Spaziergänger zwingen Zug zur Vollbremsung

(...) Die Bahn selbst ist daran nicht unbeteiligt, dass sich Waldbesucher wiederholt in Lebensgefahr begeben. Zwischen der Eisenbahnbrücke über die Hunte und dem Speckmannsweg in Sandkrug gab es vor 50 Jahren drei Bahnübergänge, die sowohl landwirtschaftliche Fahrzeuge als auch Rad- und Fußgänger nutzen konnten. Diese wurden beseitigt und ein neuer Bahnübergang im Wald wurde geschaffen. Ein Drehkreuz ermöglichte hier die Überquerung von Rad- und Fußgängern, die zwischen dem Barneführer Holz und Wardenburg verkehren wollten. An dieser Stelle ist die Strecke nach beiden Seiten gut einsehbar, sodass das Risiko einer Gefährdung für die Bahn und der Passanten möglichst gering gehalten wurde. Jahrzehntelang kam es dort zu keinem Zwischenfall.

Vor ungefähr 11 Jahren entschloss sich die Bahn, den letzten Übergang im Barneführer Holz zu schließen. Die Sperrungen konnten nur mit einem enormen Aufwand an neu gebauten Zäunen und Sperrvorrichtungen durchgesetzt werden. Die Bundespolizei hat mit einem hohen personellen Aufwand versucht, die Situation im Wald unter Kontrolle zu bringen. Nimmt man den jetzigen Artikel in der NWZ, so hat sich die Situation nicht verbessert. (...)

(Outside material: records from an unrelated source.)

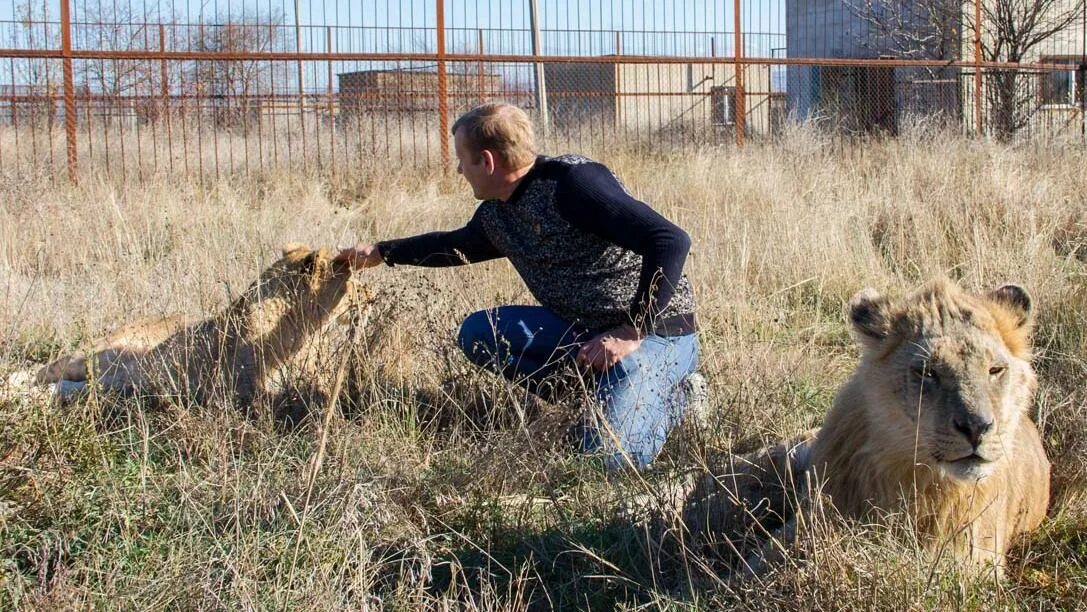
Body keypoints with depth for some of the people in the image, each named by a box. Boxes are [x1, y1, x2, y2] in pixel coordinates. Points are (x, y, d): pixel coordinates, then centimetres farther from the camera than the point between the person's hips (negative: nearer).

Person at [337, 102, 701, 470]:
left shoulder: (573, 182, -22)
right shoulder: (495, 215, 6)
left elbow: (670, 242, -28)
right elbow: (456, 245, 32)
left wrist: (632, 334, -27)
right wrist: (379, 253, 35)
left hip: (656, 330, -8)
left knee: (608, 453, -26)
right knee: (477, 332, 1)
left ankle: (670, 398, 5)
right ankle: (598, 395, 2)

Warum geht die beratungsresistente Bahn nicht auf die vernünftigen, der Praxis angepasste Vorschläge von Menschen ein, die das Umfeld über Jahrzehnte kennen? Schon mit der Schließung der letzten Querungsmöglichkeit wurde von mir ein gesicherter Bahnübergang an alter übersichtlicher Stelle gefordert. (...) Die Gesamtkosten für die Durchsetzung der Sperrung sind mittlerweile bestimmt nicht höher einzuschätzen, als der Bau einer sicheren Querung. Wann setzt endlich ein wirtschaftliches Denken bei der Deutschen Bahn ein, die es ermöglicht „zwei Fliegen“ mit einer Klappe zu schlagen?